Na nieoficjalnym koncie twitterowym sympatyków PO w Wielkopolsce pojawiło się nagranie dotyczące Łukasza Mejzy. Mimo, że oskarżenia wobec byłego wiceministra sportu nadal opierają się tylko i wyłącznie na medialnych doniesieniach, a poseł nadal nie usłyszał zarzutów, nie przeszkodziło do sympatykom partii Donalda Tuska, by dokonać swoistego linczu na Mejzie.

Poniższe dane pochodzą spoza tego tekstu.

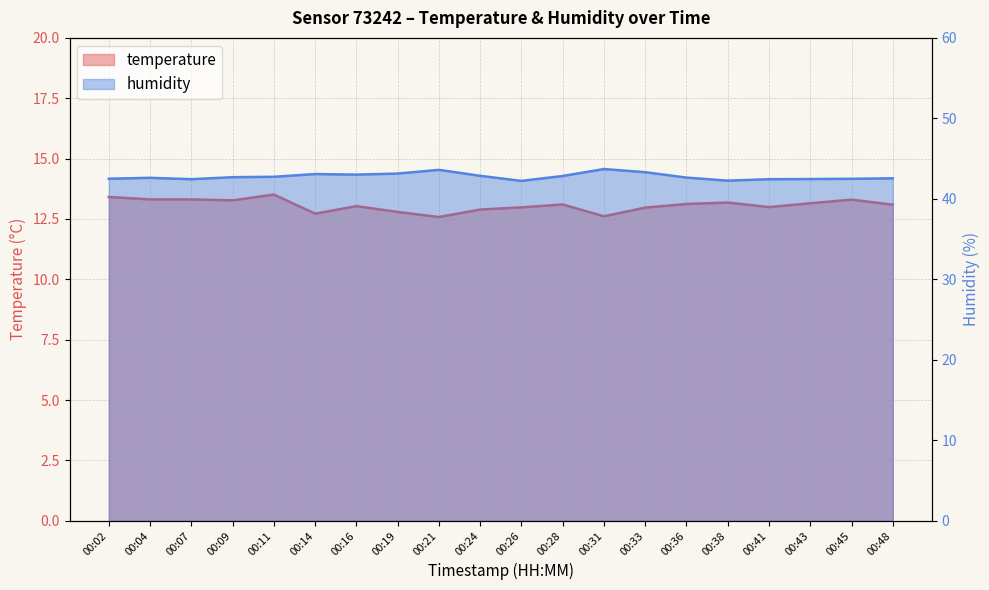

True or false: humidity and temperature cross at least once.

False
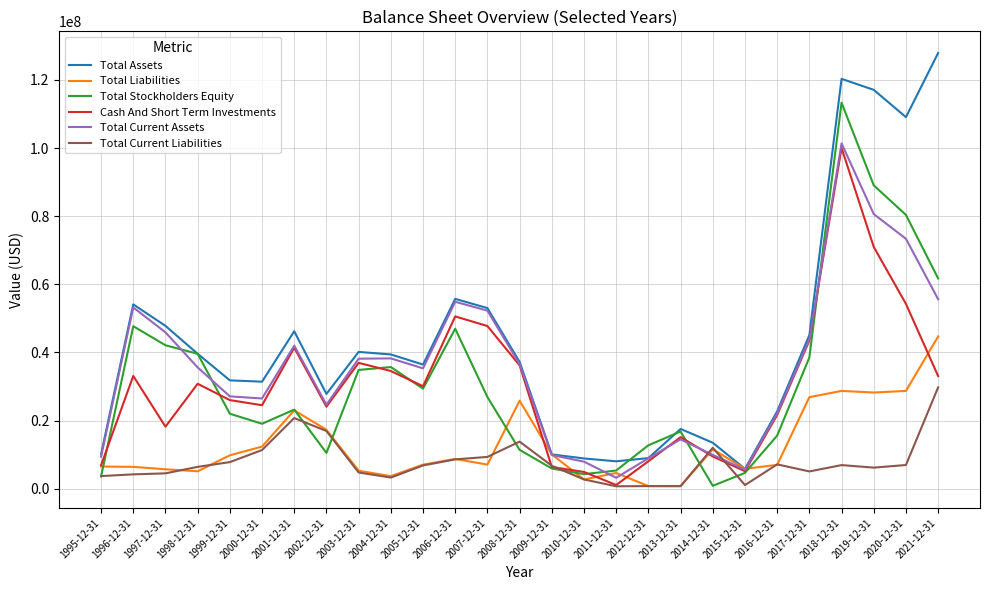

Where is the first local maximum for Total Stockholders Equity?

1996-12-31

CZYTAJ TAKŻE: [Premier Morawiecki odwołał wiceministra sportu. Mejza: „W poczuciu odpowiedzialności za Polskę i obóz Zjednoczonej Prawicy”](
Wirtualna Polska opublikowała pod koniec listopada szereg artykułów, w których opisała działalność dawnej firmy Łukasza Mejzy oferującej wyjazdy zagraniczne osobom nieuleczalnie chorym (w tym dzieciom), m.in. na nowotwory, Alzheimera czy Parkinsona. Firma miała oferować kosztowne leczenie metodami uznawanymi za niesprawdzone i niebezpieczne. Według portalu interes Mejzy nie wypalił, za to pozostawił po sobie wielu oszukanych pacjentów i ich rodziny.
Łukasz Mejza, który piastował funkcję wiceministra sportu, poinformował 23 grudnia w mediach społecznościowych, że podaje się do dymisji. Dzień później premier Mateusz Morawiecki zdecydował o jego odwołaniu z rządu.
Hejt w czystej postaci
Łukasz Mejza nie usłyszał jeszcze zarzutów prokuratorskich, jednak dla sympatyków Platformy Obywatelskiej z Wielkopolski nie była to przeszkoda, by zaatakować go w mediach społecznościowych. Na ich Twitterze pojawiło się nagranie, w którego opisie czytamy, że „Krosno Odrzańskie wstydzi się, że ich ziemia wpuściła do wielkiej polityki taką osobę”.
Na początku nagrania ukazano malownicze widoki Krosna Odrzańskiego z lotu ptaka, a w tle słyszymy spokojną muzykę.
Odkąd sięgamy pamięcią, to miasto zawsze starało zachować się przyzwoitość, twarz, zasady. Wydało i wypuściło w świat wielu fajnych ludzi
— opowiada lektor.
„Wybacz Polsko. Sorry za Mejzę”
Nagle muzyka i nastrój zmieniają. W tle podłożono utwór „Call on me”, który jak wskazuje zielonogórska „Wyborcza” „był popularny na antyrządowych protestach, w refrenie śpiewano frazę ‘je**ć PiS’”.w
Trochę wstydzimy się, że nasza ziemia, nasza mała ojczyzna, wydała na świat i wpuściła na salony wielkiej polityki taką osobę, która mówiła, głośno nawet krzyczała: „Polsko, oto nadchodzę! Oto ja!
— mówi lektor.
Wydawałoby się, że rycerz na białym koniu, cały w bieli, a jednak trochę ubabrany, a jednak trochę umorusany…. Wybacz Polsko. Sorry za Mejzę
— dodaje.
Na wideo widzimy wielki napis „Sorry za Mejzę” ułożony na polu.